Top of Records for this exercise

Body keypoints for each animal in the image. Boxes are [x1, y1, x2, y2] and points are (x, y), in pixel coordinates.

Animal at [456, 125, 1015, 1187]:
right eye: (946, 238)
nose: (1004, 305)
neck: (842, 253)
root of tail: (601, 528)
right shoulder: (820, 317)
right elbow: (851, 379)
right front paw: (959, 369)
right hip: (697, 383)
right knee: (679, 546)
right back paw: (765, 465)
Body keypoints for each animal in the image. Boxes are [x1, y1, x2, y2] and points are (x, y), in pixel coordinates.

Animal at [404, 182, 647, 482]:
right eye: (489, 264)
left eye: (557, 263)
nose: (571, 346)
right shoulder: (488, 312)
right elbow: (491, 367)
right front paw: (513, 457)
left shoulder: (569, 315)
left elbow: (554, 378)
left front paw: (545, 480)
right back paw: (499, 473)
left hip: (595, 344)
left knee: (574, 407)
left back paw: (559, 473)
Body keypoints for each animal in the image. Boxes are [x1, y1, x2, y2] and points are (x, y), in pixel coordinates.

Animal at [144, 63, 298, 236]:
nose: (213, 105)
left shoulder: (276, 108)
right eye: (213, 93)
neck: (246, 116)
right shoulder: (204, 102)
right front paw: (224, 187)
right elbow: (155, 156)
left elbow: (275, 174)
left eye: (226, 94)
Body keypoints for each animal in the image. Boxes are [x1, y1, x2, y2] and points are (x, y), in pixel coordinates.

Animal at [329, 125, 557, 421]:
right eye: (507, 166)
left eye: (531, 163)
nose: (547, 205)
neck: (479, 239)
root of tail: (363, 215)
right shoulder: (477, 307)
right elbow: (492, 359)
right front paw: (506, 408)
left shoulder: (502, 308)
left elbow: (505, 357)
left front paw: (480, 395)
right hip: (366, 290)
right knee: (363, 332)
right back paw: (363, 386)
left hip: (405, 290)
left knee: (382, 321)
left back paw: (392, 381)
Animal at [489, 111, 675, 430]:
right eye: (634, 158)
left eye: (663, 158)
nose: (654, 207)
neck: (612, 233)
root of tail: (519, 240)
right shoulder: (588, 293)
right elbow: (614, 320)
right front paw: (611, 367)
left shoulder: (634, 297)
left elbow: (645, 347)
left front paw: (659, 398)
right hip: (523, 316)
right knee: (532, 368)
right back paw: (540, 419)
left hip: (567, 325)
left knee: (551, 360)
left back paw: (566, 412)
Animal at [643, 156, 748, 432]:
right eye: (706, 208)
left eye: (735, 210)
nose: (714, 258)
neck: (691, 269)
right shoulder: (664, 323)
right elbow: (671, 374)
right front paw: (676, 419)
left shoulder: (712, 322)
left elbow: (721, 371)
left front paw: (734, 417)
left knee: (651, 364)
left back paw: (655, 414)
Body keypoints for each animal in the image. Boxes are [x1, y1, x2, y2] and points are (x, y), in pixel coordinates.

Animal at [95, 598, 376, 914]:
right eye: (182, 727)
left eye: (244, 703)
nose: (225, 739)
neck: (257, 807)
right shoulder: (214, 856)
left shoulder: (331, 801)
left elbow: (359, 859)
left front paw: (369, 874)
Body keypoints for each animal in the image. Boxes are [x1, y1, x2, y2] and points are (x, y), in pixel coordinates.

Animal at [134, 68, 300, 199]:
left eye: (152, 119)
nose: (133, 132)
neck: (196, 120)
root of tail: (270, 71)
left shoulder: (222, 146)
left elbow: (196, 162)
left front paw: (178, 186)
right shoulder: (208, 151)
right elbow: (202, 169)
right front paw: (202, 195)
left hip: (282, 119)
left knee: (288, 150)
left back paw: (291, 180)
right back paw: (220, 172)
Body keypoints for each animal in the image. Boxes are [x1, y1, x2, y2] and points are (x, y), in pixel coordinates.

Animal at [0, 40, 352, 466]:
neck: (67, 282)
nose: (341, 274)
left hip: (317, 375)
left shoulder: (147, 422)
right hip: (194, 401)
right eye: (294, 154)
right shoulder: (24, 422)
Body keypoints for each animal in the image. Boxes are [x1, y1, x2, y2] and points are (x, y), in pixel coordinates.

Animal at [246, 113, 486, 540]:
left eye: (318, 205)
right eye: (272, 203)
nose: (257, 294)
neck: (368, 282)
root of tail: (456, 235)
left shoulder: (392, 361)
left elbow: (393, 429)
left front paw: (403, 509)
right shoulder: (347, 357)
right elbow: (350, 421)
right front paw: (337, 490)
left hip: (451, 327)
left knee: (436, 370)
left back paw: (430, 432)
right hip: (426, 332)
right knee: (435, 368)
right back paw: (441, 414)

Bottom of Records for this exercise

● **Instructions to follow**: The whole of the data above must be given again, unaltered and complete.

● **Result**:
Body keypoints for each animal in the image. Boxes are [x1, y1, x2, y2] and points are (x, y), in pixel coordinates.

Animal at [456, 125, 1015, 1187]:
right eye: (946, 238)
nose: (1004, 305)
neck: (842, 253)
root of tail: (601, 528)
right shoulder: (820, 317)
right elbow: (851, 379)
right front paw: (959, 369)
right hip: (697, 383)
right knee: (679, 546)
right back paw: (765, 465)
Body keypoints for each animal in the image. Boxes are [x1, y1, x2, y2] and points are (x, y), in pixel coordinates.

Animal at [404, 182, 647, 482]:
right eye: (489, 264)
left eye: (557, 263)
nose: (571, 346)
right shoulder: (488, 312)
right elbow: (491, 367)
right front paw: (513, 457)
left shoulder: (569, 315)
left elbow: (554, 378)
left front paw: (545, 480)
right back paw: (499, 473)
left hip: (595, 344)
left knee: (574, 407)
left back paw: (559, 473)
Body keypoints for each animal in the image. Boxes are [x1, y1, x2, y2] and points are (x, y), in pixel coordinates.

Animal at [144, 63, 298, 236]:
nose: (213, 105)
left shoulder: (276, 108)
right eye: (213, 93)
neck: (246, 116)
right shoulder: (204, 102)
right front paw: (224, 187)
right elbow: (155, 156)
left elbow: (275, 174)
left eye: (226, 94)
Body keypoints for each animal in the image. Boxes are [x1, y1, x2, y2] and points are (x, y), in pixel coordinates.

Animal at [329, 125, 557, 421]:
right eye: (507, 166)
left eye: (531, 163)
nose: (547, 205)
neck: (479, 239)
root of tail: (363, 215)
right shoulder: (477, 307)
right elbow: (492, 359)
right front paw: (506, 408)
left shoulder: (502, 308)
left elbow: (505, 357)
left front paw: (480, 395)
right hip: (366, 290)
right knee: (363, 332)
right back paw: (363, 386)
left hip: (405, 290)
left knee: (382, 321)
left back paw: (392, 381)
Animal at [489, 111, 675, 430]:
right eye: (634, 158)
left eye: (663, 158)
nose: (654, 207)
neck: (612, 233)
root of tail: (519, 240)
right shoulder: (588, 293)
right elbow: (614, 320)
right front paw: (611, 367)
left shoulder: (634, 297)
left elbow: (645, 347)
left front paw: (659, 398)
right hip: (523, 316)
right knee: (532, 368)
right back paw: (540, 419)
left hip: (567, 325)
left knee: (551, 360)
left back paw: (566, 412)
Animal at [643, 156, 748, 432]:
right eye: (706, 208)
left eye: (735, 210)
nose: (714, 258)
neck: (691, 269)
right shoulder: (664, 323)
right elbow: (671, 374)
right front paw: (676, 419)
left shoulder: (712, 322)
left elbow: (721, 371)
left front paw: (734, 417)
left knee: (651, 364)
left back paw: (655, 414)
Body keypoints for each animal in the image. Boxes are [x1, y1, x2, y2] and points are (x, y), in pixel coordinates.

Animal at [95, 598, 376, 914]:
right eye: (182, 727)
left eye: (244, 703)
nose: (225, 739)
neck: (257, 807)
right shoulder: (214, 856)
left shoulder: (331, 801)
left elbow: (359, 859)
left front paw: (369, 874)
Body keypoints for each animal in the image. Boxes are [x1, y1, x2, y2] and points are (x, y), in pixel coordinates.

Animal at [134, 68, 300, 199]:
left eye: (152, 119)
nose: (133, 132)
neck: (196, 120)
root of tail: (270, 71)
left shoulder: (222, 146)
left elbow: (196, 162)
left front paw: (178, 186)
right shoulder: (208, 151)
right elbow: (202, 169)
right front paw: (202, 195)
left hip: (282, 119)
left knee: (288, 150)
left back paw: (291, 180)
right back paw: (220, 172)
Body keypoints for each animal in the image. Boxes are [x1, y1, x2, y2] and points are (x, y), in pixel coordinates.

Animal at [0, 40, 352, 466]:
neck: (67, 282)
nose: (341, 274)
left hip: (317, 375)
left shoulder: (147, 422)
right hip: (194, 401)
right eye: (294, 154)
right shoulder: (24, 422)
Body keypoints for each animal in the image. Boxes are [x1, y1, x2, y2] and points are (x, y), in pixel coordinates.

Animal at [246, 113, 486, 540]:
left eye: (318, 205)
right eye: (272, 203)
nose: (257, 294)
neck: (368, 282)
root of tail: (456, 235)
left shoulder: (392, 361)
left elbow: (393, 429)
left front paw: (403, 509)
right shoulder: (347, 357)
right elbow: (350, 421)
right front paw: (337, 490)
left hip: (451, 327)
left knee: (436, 370)
left back paw: (430, 432)
right hip: (426, 332)
right knee: (435, 368)
right back paw: (441, 414)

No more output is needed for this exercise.